We recently experienced our first (and hopefully last) house fire. Everyone evacuated safely and my two young boys were excited to hang out in the back of a fire truck. And we have house insurance so all is well, right? Ya, I thought so too.
Two days into our “adventure” (that’s what we are calling it for the kids’ sake) I came upon this post and the paragraph regarding control hit me like a ton of bricks.
I live my daily life like I am control of it. I drive to work, I stop for coffee, I pay my bills online (always late, but alas, I pay them), I parent my children (although this may be in doubt) and I feel secure and confident in my independence when I make things happen and plans come to fruition. I acquire material goods that make life feel comfortable and easy (Snuggie anyone?).
And then something unforeseen and out of my control comes along and sideswipes me.
I am now living in an unfamiliar setting, wearing uncomfortable clothes (because they are not mine) and am reminded a hundred times a day of just how inconvenient this whole situation is (looking for tweezers – I have none, where are the extra mitts – we have none, has anyone seen the boys’ skates – they are at the “fire house” as my little guy calls it). Its overwhelming. I keep grabbing at this stuff over here, purchasing this stuff over there and rescheduling this and that but I just can’t seem to regather all of life under my domain.

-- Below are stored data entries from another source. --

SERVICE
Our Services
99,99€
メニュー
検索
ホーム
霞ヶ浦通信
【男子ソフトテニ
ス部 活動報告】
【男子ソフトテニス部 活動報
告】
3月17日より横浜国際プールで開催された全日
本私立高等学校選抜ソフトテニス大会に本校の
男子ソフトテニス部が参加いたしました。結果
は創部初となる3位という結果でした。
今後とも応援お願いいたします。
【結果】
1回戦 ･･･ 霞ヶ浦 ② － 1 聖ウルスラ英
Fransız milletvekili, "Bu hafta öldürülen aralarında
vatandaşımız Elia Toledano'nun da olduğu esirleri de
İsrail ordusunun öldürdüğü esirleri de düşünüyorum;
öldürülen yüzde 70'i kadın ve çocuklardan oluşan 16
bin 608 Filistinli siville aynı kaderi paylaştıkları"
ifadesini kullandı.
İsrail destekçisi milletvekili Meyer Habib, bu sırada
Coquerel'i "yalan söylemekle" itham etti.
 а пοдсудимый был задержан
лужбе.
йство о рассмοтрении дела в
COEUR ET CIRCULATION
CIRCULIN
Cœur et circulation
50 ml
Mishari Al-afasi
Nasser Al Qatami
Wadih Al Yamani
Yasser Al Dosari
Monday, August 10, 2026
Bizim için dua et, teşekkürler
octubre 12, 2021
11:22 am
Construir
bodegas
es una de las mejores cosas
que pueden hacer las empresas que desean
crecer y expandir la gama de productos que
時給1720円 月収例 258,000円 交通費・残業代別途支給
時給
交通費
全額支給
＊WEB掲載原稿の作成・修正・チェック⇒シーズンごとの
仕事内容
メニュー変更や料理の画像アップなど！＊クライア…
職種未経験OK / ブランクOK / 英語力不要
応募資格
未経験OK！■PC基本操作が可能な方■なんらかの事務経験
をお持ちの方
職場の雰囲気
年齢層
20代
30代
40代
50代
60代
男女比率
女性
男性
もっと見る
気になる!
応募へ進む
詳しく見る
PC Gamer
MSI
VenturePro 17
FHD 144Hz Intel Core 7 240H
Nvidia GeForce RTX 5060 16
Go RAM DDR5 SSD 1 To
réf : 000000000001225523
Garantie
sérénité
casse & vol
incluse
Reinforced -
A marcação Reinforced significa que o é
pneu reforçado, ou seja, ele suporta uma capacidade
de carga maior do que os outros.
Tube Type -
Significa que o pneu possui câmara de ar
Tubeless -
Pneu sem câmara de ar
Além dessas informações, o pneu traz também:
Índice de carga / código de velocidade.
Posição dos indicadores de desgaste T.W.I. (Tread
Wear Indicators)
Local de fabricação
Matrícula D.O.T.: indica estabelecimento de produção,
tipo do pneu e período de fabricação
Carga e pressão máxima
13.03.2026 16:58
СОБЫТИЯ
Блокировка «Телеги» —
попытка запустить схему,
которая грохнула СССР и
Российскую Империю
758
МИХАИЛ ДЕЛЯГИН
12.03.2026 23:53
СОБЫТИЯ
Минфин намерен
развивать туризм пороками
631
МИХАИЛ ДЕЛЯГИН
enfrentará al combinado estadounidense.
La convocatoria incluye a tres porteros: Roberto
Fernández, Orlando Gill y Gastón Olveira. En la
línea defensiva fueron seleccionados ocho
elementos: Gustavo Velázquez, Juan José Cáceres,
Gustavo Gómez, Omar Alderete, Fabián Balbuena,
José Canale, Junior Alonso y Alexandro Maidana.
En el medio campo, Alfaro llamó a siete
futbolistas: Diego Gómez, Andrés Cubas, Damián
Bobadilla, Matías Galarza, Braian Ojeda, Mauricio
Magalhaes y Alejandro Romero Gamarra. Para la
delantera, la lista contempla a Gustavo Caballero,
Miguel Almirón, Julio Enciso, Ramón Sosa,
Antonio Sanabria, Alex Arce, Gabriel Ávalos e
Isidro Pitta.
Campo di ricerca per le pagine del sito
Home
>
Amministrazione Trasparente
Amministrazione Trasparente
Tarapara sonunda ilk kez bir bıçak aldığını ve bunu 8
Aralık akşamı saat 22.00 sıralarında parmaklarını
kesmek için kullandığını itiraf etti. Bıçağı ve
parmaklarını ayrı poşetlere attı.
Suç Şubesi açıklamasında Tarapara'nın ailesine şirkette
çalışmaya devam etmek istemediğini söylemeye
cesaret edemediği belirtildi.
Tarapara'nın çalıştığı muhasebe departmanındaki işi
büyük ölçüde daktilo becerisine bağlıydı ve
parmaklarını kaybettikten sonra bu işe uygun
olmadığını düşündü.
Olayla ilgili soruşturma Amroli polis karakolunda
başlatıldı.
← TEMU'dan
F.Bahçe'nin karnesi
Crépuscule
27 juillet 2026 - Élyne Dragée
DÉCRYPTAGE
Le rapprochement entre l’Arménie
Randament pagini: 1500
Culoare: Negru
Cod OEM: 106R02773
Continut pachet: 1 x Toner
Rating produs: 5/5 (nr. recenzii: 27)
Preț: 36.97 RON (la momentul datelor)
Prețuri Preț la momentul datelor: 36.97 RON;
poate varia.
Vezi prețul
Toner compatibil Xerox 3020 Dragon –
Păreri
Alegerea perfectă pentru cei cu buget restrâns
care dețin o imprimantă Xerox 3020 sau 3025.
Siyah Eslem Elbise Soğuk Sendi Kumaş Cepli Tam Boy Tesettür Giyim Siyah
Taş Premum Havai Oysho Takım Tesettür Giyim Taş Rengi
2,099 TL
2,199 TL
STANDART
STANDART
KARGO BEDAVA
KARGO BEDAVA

And then in the quiet I realize that I was never really in control in the first place. That it was all an illusion. I can try to anticipate, accumulate, regulate and manipulate for my own sense of security but it’s all trickery.
But I do know someone who can. Someone who loves me incomprehensibly and unconditionally. Someone who tells me I must lose my life to find it. Someone who, when I stop looking around and instead look inside, whispers “Be still. Know that I am God”.
And you know what? When control is realized as impossible but we have assurance that the One who loves to depths we can’t imagine is in control, it is so easy to let go.